A novel myeloid-like NK cell progenitor in human umbilical cord blood

Abstract

Natural killer (NK) cell differentiation from pluripotent CD34+ human hematopoietic stem cells or oligopotent lymphoid progenitors has already been reported. In the present study, long-term cultures of the CD56−/CD34−myeloid-like adherent cell fraction (ACF) from umbilical cord blood (UCB), characterized by the expression of CD14+ as well as other myeloid markers, were set up with flt3 ligand (FL) and interleukin-15 (IL-15). The UCB/ACF gradually expressed the CD56 marker, which reached fairly high levels (approximately 90% of the cells were CD56+) by day 15. FL plus IL-15–driven ACF/CD56+ cells progressively expressed a mature NK functional program lysing both NK- and lymphokine-activate killer (LAK)–sensitive tumor targets and producing high levels of interferon-γ (IFN-γ), granulocyte-macrophage colony-stimulating factor, tumor necrosis factor α, and IL-10 upon stimulation with IL-12 and IL-18. Similar results were obtained when highly purified CD14+ cells from UCB were cultured with FL and IL-15. In contrast, UCB/CD34+ cells cultured under the same conditions showed a delayed expression of CD56 and behaved functionally differently in that they exhibited NK but not LAK cytotoxicity and produced significantly fewer cytokines.

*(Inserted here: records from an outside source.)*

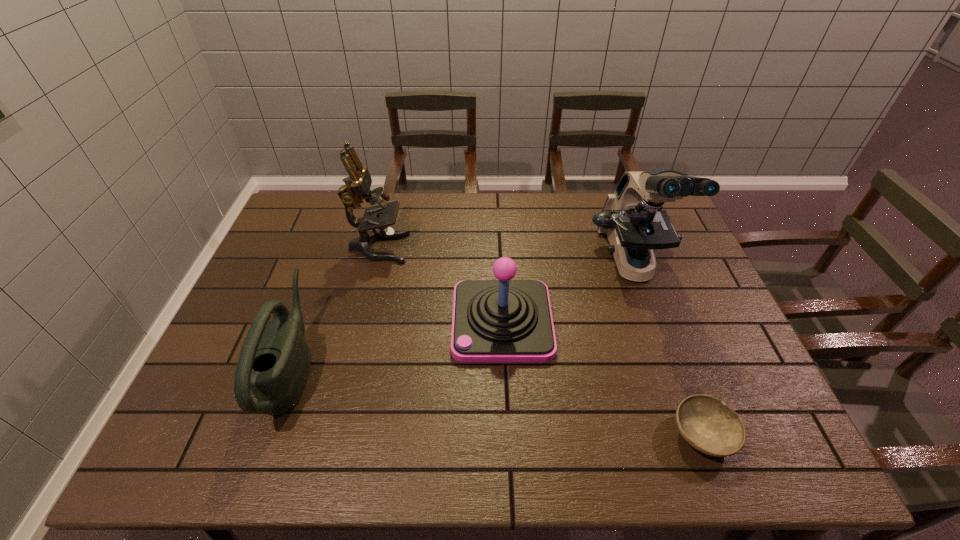
Find the location of `the right microscope`. the right microscope is located at coordinates (633, 219).

You are a GUI agent. You are given a task and a screenshot of the screen. Output one action in this format:
    pyautogui.click(x=<x>, y=<y>)
    Task: Click on the left microscope
    The width and height of the screenshot is (960, 540).
    Given the screenshot: What is the action you would take?
    pyautogui.click(x=357, y=188)

Locate an element on the screen. The width and height of the screenshot is (960, 540). the third object from left to right is located at coordinates (500, 321).

This screenshot has height=540, width=960. In order to click on watering can in this screenshot , I will do click(x=274, y=361).

The height and width of the screenshot is (540, 960). Find the location of `the shortest object`. the shortest object is located at coordinates (710, 426).

Locate an element on the screen. This screenshot has width=960, height=540. free space located 0.050m through the eyepieces of the right microscope is located at coordinates (653, 323).

This screenshot has width=960, height=540. Identify the location of vacant space situated 0.210m at the eyepieces of the left microscope. (473, 248).

Identify the location of free location located forward from the base of the third object from right to left. This screenshot has width=960, height=540. (405, 321).

The image size is (960, 540). I want to click on vacant area situated forward from the base of the third object from right to left, so click(x=306, y=321).

Where is `vacant area situated forward from the base of the third object from right to left`? The image size is (960, 540). vacant area situated forward from the base of the third object from right to left is located at coordinates (313, 321).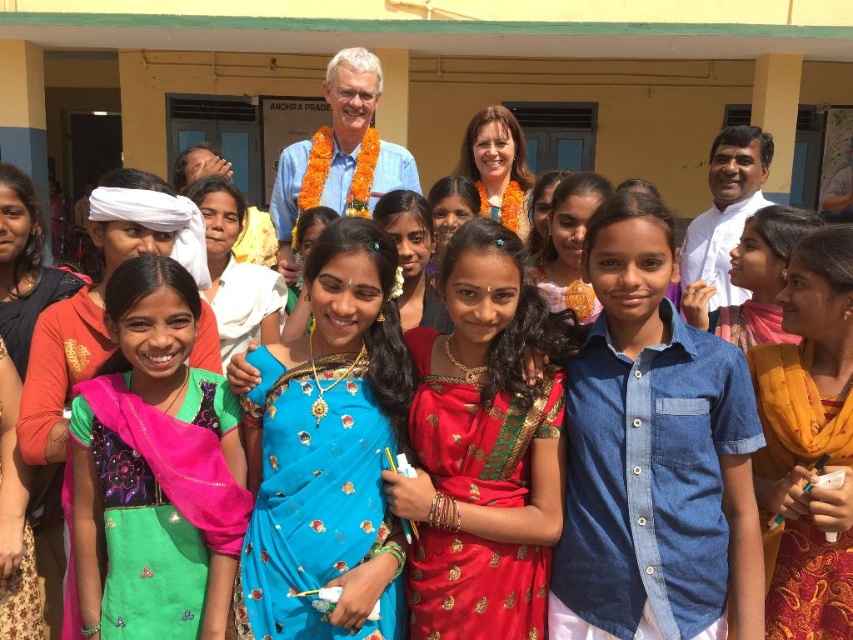
Question: Is blue silk saree at center to the left of green silk saree at center from the viewer's perspective?

Choices:
 (A) no
 (B) yes

Answer: (A)

Question: Among these points, which one is farthest from the camera?

Choices:
 (A) (601, 273)
 (B) (271, 550)
 (C) (483, 632)
 (D) (200, 468)

Answer: (D)

Question: Which of the following is the farthest from the observer?

Choices:
 (A) blue silk saree at center
 (B) shiny red sari at center
 (C) denim shirt at center
 (D) green silk saree at center

Answer: (D)

Question: Can you confirm if shiny red sari at center is positioned below green silk saree at center?

Choices:
 (A) yes
 (B) no

Answer: (B)

Question: Does denim shirt at center have a smaller size compared to green silk saree at center?

Choices:
 (A) no
 (B) yes

Answer: (A)

Question: Based on their relative distances, which object is farther from the shiny red sari at center?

Kinetic studies on the phenotype of UCB/ACF or UCB/CD14+ cells cultured in the presence of FL and IL-15 showed a rapid decrease in CD14 expression after day 5, which reached levels of zero by day 20. Approximately 60% of the CD56+ derived from the UCB/ACF or the UCB/CD14+ cells coexpressed CD14 by day 5. Taken together, our data support the role of CD14+ myeloid-like cells within UCB as a novel progenitor for lymphoid NK cells.